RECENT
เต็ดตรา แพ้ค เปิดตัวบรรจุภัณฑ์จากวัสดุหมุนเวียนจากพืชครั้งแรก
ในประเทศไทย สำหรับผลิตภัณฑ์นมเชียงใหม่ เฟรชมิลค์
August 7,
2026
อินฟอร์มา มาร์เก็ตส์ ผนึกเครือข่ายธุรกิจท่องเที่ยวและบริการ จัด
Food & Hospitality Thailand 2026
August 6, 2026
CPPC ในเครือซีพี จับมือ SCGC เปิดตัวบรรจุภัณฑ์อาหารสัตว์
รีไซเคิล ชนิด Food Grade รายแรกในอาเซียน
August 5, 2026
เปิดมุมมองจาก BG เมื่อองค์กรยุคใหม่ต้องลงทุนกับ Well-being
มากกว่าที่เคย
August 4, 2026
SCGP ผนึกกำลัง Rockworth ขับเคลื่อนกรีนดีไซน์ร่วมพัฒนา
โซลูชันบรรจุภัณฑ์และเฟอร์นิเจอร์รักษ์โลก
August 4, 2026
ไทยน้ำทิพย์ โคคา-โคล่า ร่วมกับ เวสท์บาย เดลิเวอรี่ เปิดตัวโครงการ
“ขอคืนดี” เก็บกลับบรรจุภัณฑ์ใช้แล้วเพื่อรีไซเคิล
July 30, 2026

### Job item
Print the material above again, word for word and line by line, without changing anything.

### Answer area
RECENT
เต็ดตรา แพ้ค เปิดตัวบรรจุภัณฑ์จากวัสดุหมุนเวียนจากพืชครั้งแรก
ในประเทศไทย สำหรับผลิตภัณฑ์นมเชียงใหม่ เฟรชมิลค์
August 7,
2026
อินฟอร์มา มาร์เก็ตส์ ผนึกเครือข่ายธุรกิจท่องเที่ยวและบริการ จัด
Food & Hospitality Thailand 2026
August 6, 2026
CPPC ในเครือซีพี จับมือ SCGC เปิดตัวบรรจุภัณฑ์อาหารสัตว์
รีไซเคิล ชนิด Food Grade รายแรกในอาเซียน
August 5, 2026
เปิดมุมมองจาก BG เมื่อองค์กรยุคใหม่ต้องลงทุนกับ Well-being
มากกว่าที่เคย
August 4, 2026
SCGP ผนึกกำลัง Rockworth ขับเคลื่อนกรีนดีไซน์ร่วมพัฒนา
โซลูชันบรรจุภัณฑ์และเฟอร์นิเจอร์รักษ์โลก
August 4, 2026
ไทยน้ำทิพย์ โคคา-โคล่า ร่วมกับ เวสท์บาย เดลิเวอรี่ เปิดตัวโครงการ
“ขอคืนดี” เก็บกลับบรรจุภัณฑ์ใช้แล้วเพื่อรีไซเคิล
July 30, 2026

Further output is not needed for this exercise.